What the task requires –
Print every line below exactly. Skip the pictures.

Data below –
◆ ◆ ◆ ◆ ◆ ◆ ◆

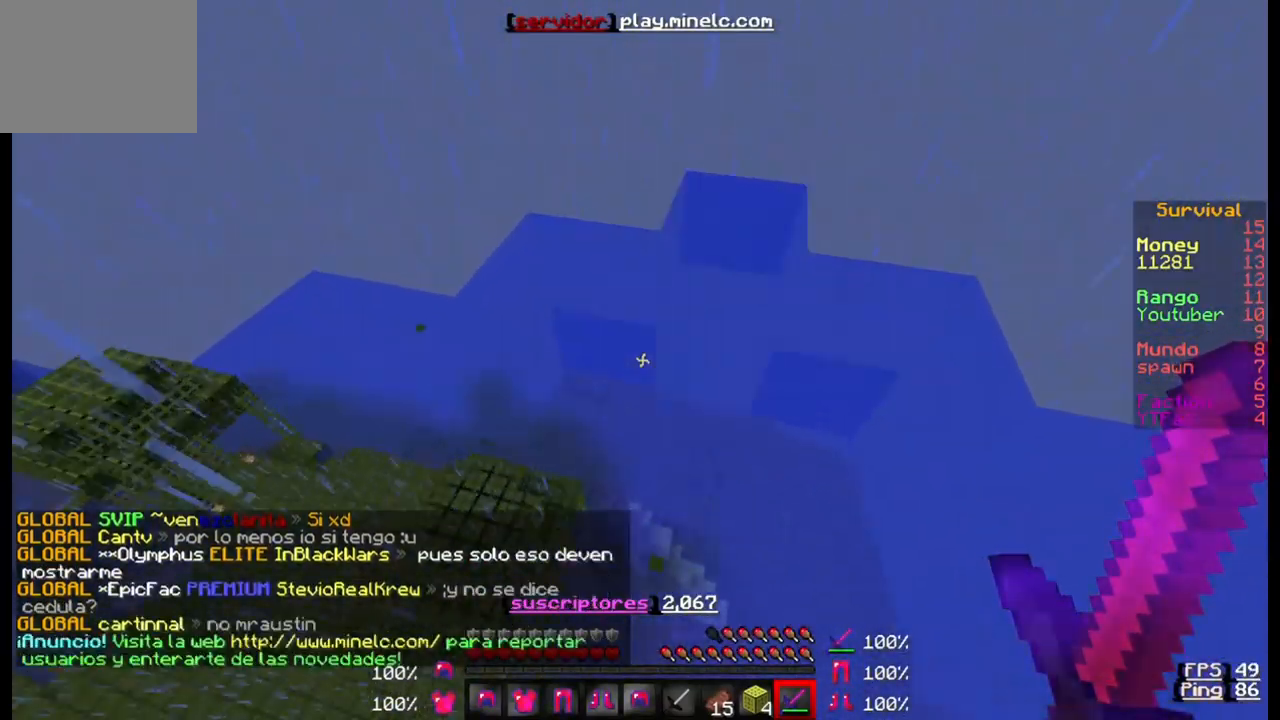
{"keys": ["w"], "events": []}
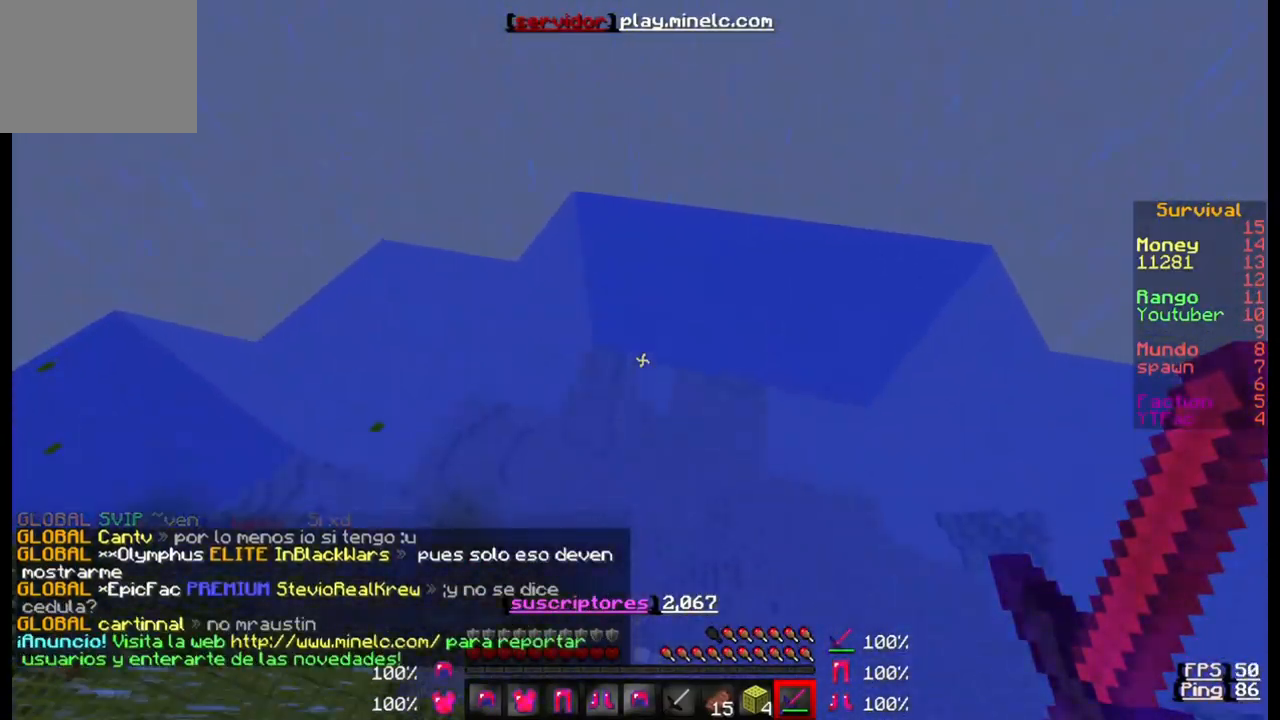
{"keys": ["w"], "events": []}
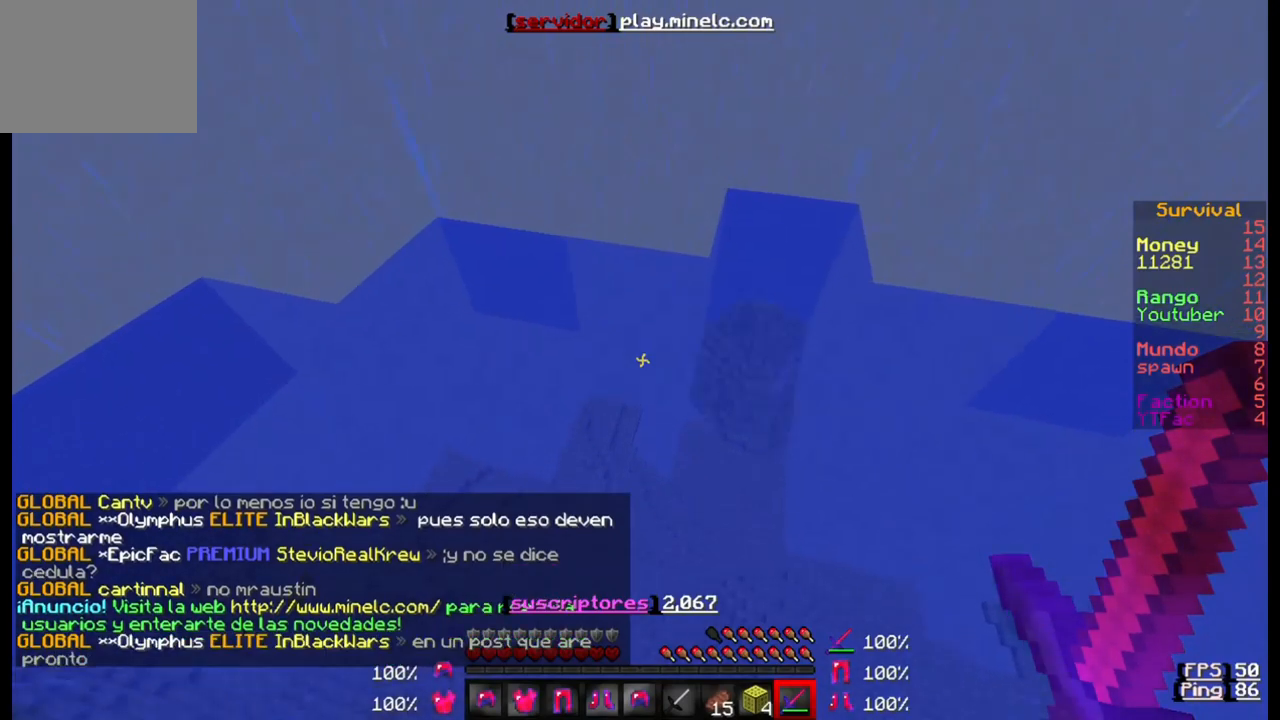
{"keys": ["w"], "events": []}
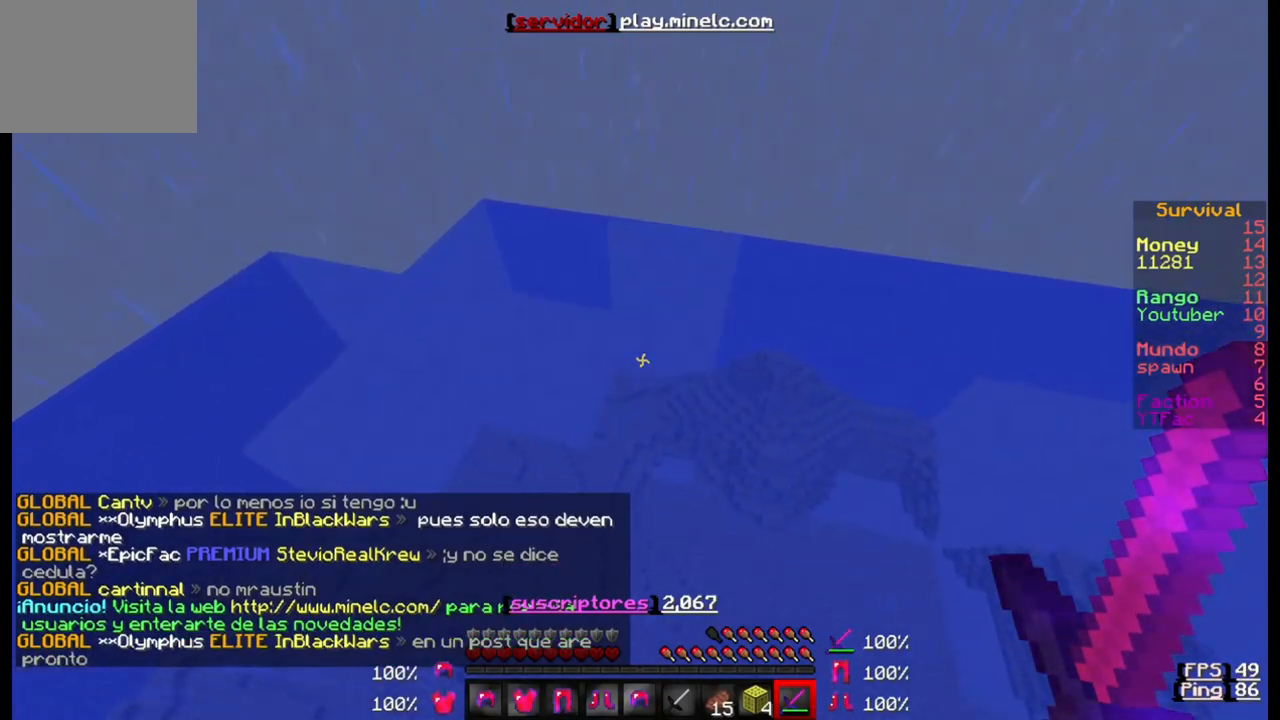
{"keys": ["w"], "events": []}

◆ ◆ ◆ ◆ ◆ ◆ ◆

Completed exercise –
{"keys": ["w"], "events": []}
{"keys": ["w"], "events": []}
{"keys": ["w"], "events": []}
{"keys": ["w"], "events": []}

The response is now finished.